Pour y parvenir, leurs auteurs recourrent à des applications de « déshabillage » (nudify apps) ou modifient un modèle d’IA grand public. Ils créent des images « avec un tel niveau de perfection, explique Angèle Lefranc, qu’il est compliqué de distinguer le vrai du faux ».

Une fois créés, ces contenus sont diffusés sur les réseaux sociaux, sur des plateformes de messagerie ou sur des sites pédopornographiques. Certains auteurs s’en servent pour exercer un chantage sur les victimes : « J’ai ce contenu, si tu ne paies pas, je la diffuse à tes contacts », rapporte Véronique Béchu, cheffe du pôle stratégique de l’Office mineurs (Ofmin), organe du ministère de l’Intérieur chargé d’enquêter sur les infractions commises à l’encontre des mineurs.

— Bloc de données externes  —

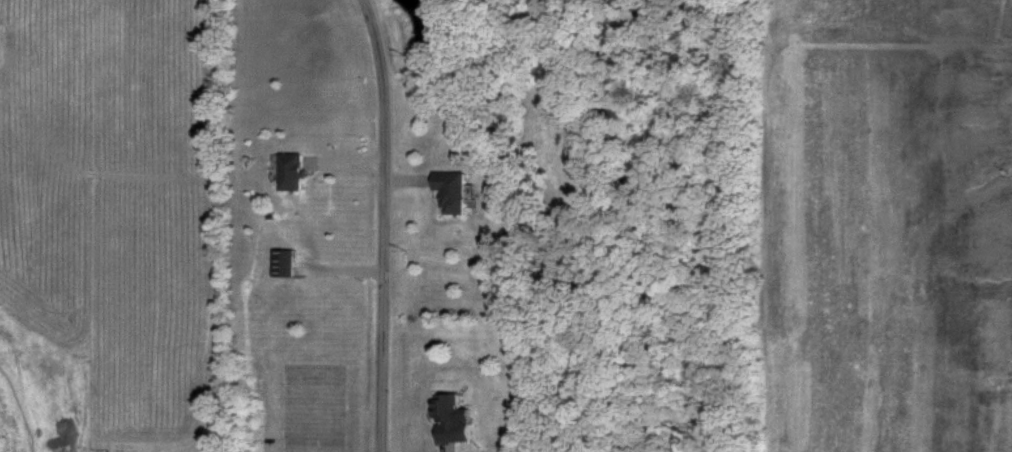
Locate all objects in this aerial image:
building: (289, 174)
building: (448, 192)
road: (385, 224)
crop: (884, 228)
building: (281, 264)
building: (447, 422)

Les conséquences de ces pratiques peuvent être dramatiques pour les enfants concernés. « Il est difficile, voire impossible, pour la victime de voir une fin à l’épisode traumatique, parce que le contenu continue de tourner sur Internet », soulignent les psychologues Joanna Smith et Mélanie Dupont qui ont apporté leur expertise à l’étude. Cette « permanence » de l’agression et « l’impossibilité de contrôler son image » peuvent susciter un « sentiment de dépossession de soi » chez les victimes.

Prévention, détection, sanction 

Pour protéger les mineurs de la cyberpédocriminalité, la Fondation pour l’enfance identifie trois enjeux : l’identification des victimes, la lutte contre la banalisation des violences sexuelles et le renforcement des lois.

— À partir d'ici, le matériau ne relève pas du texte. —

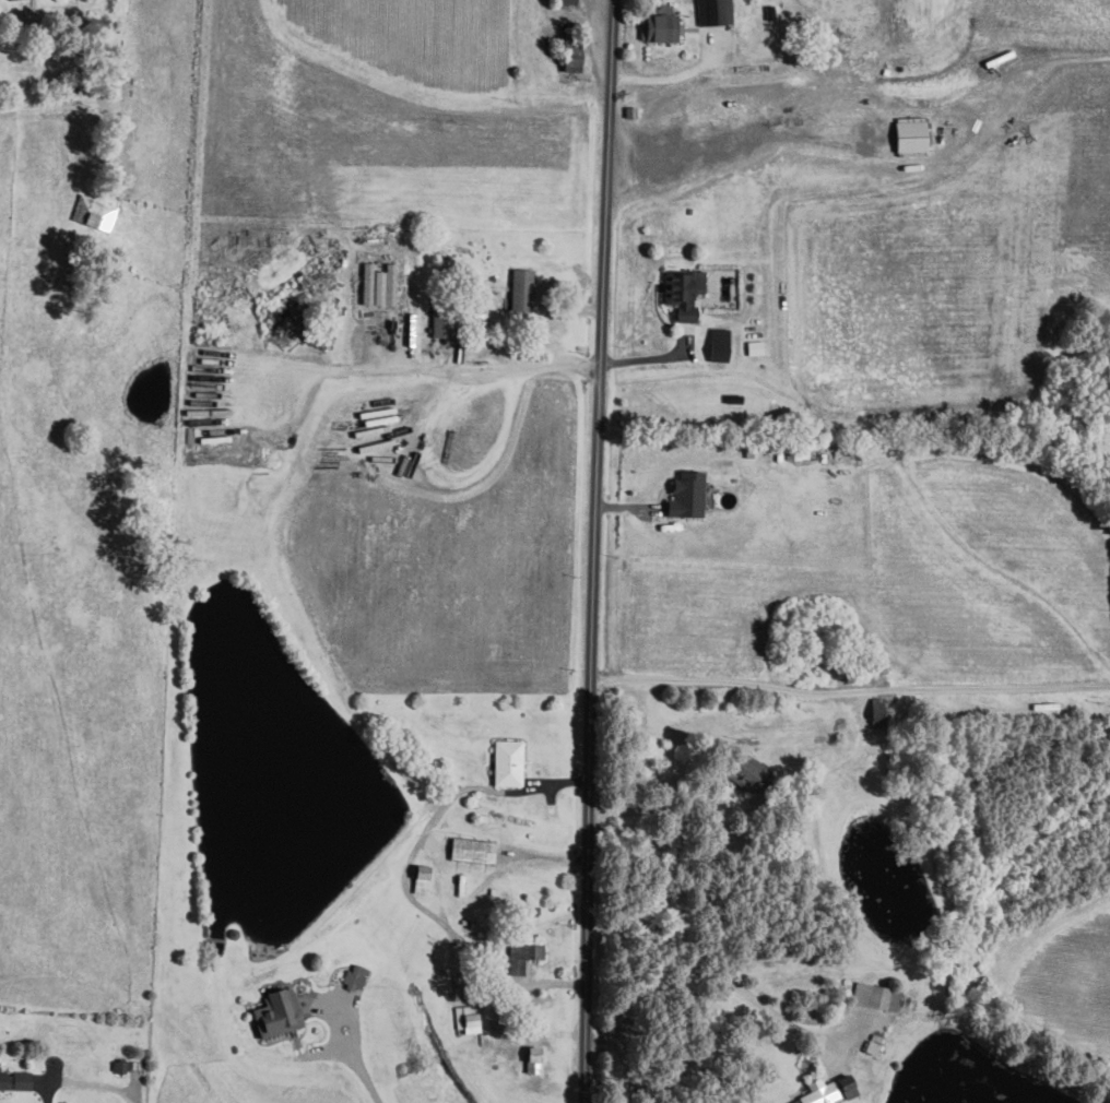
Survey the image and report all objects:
building: (565, 1)
building: (715, 11)
building: (658, 27)
building: (571, 61)
road: (669, 79)
building: (911, 133)
building: (93, 211)
building: (368, 282)
building: (522, 289)
building: (684, 290)
road: (533, 318)
building: (443, 322)
building: (719, 344)
building: (755, 347)
road: (648, 356)
road: (519, 370)
building: (687, 494)
road: (593, 551)
road: (849, 689)
building: (877, 711)
building: (508, 762)
building: (745, 771)
road: (666, 808)
building: (472, 849)
building: (422, 878)
building: (522, 955)
building: (355, 976)
road: (715, 982)
building: (876, 996)
building: (278, 1012)
building: (467, 1017)
building: (533, 1059)
building: (121, 1066)
road: (360, 1071)
building: (22, 1080)
building: (848, 1085)
road: (135, 1086)
road: (50, 1092)
building: (821, 1092)

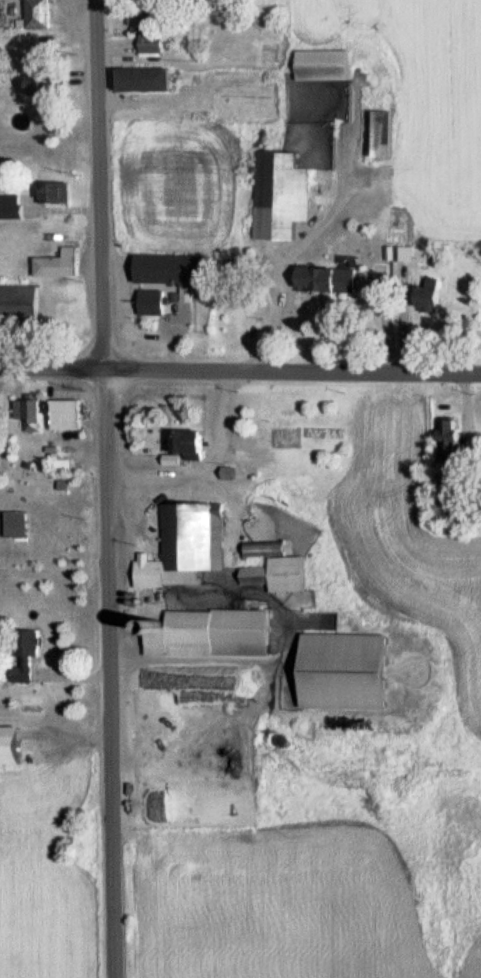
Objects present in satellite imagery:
building: (45, 13)
building: (151, 32)
building: (328, 64)
building: (148, 79)
building: (51, 84)
building: (385, 133)
building: (57, 192)
building: (282, 194)
building: (14, 205)
building: (398, 253)
building: (63, 263)
building: (233, 266)
building: (176, 271)
building: (333, 277)
parking lot: (125, 284)
road: (114, 289)
building: (434, 294)
building: (154, 302)
building: (21, 304)
road: (173, 344)
road: (240, 373)
building: (71, 414)
building: (195, 442)
building: (449, 444)
building: (233, 472)
road: (107, 489)
building: (461, 509)
building: (189, 545)
building: (269, 547)
building: (282, 573)
building: (214, 633)
building: (30, 654)
building: (352, 671)
building: (17, 746)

  • Par leur réalisme, les contenus pédocriminels générés par l’IA rendent la tâche d’identification et de protection des victimes difficile pour les forces de l’ordre et les plateformes de signalement. En 2023, 871 signalements de contenus pédocriminels, tout type d’infractions confondu, ont été transmis chaque jour à l’Ofmin. Soit une augmentation de 12 000 % en dix ans. « On rencontre de réelles difficultés à prioriser notre travail d’enquête sur les victimes réelles », précise Véronique Béchu.
    Face à l’impossibilité de mener autant d’enquêtes quotidiennes, sur des victimes qui n’existent potentiellement pas, la Fondation veut inciter les acteurs privés à mettre en place des outils permettant de distinguer les contenus générés par l’IA des autres contenus.
  • La facilité de production des contenus générés par l’IA et leur multiplication sur Internet font craindre une banalisation de la pédocriminalité en ligne. « L’IA augmente les comportements addictifs des consommateurs, avec des images de plus en plus extrêmes et violentes, souligne la Fondation. Elle accroit les risques de passage à l’acte. »
    Pour renforcer la prévention, la Fondation recommande de mettre en place des campagnes de sensibilisation grand public à la cyberpédocriminalité et aux dangers du « sharenting ». Elle souligne que la moitié des contenus pédocriminels sont publiés à l’origine par les parents. « Il est nécessaire que ceux-ci prennent conscience du phénomène et dialoguent avec leurs enfants », explique Angèle Lefranc.
  • La Fondation pour l’enfance invite, enfin, à engager une réponse juridique et politique solide. Elle recommande notamment d’amender le code pénal en y intégrant les contenus à caractère sexuel générés par l’IA.

Si l’IA multiplie les risques de pédocriminalité, les auteurs du rapport n’oublient pas qu’elle sera, aussi, un outil pour combattre ses propres dérives.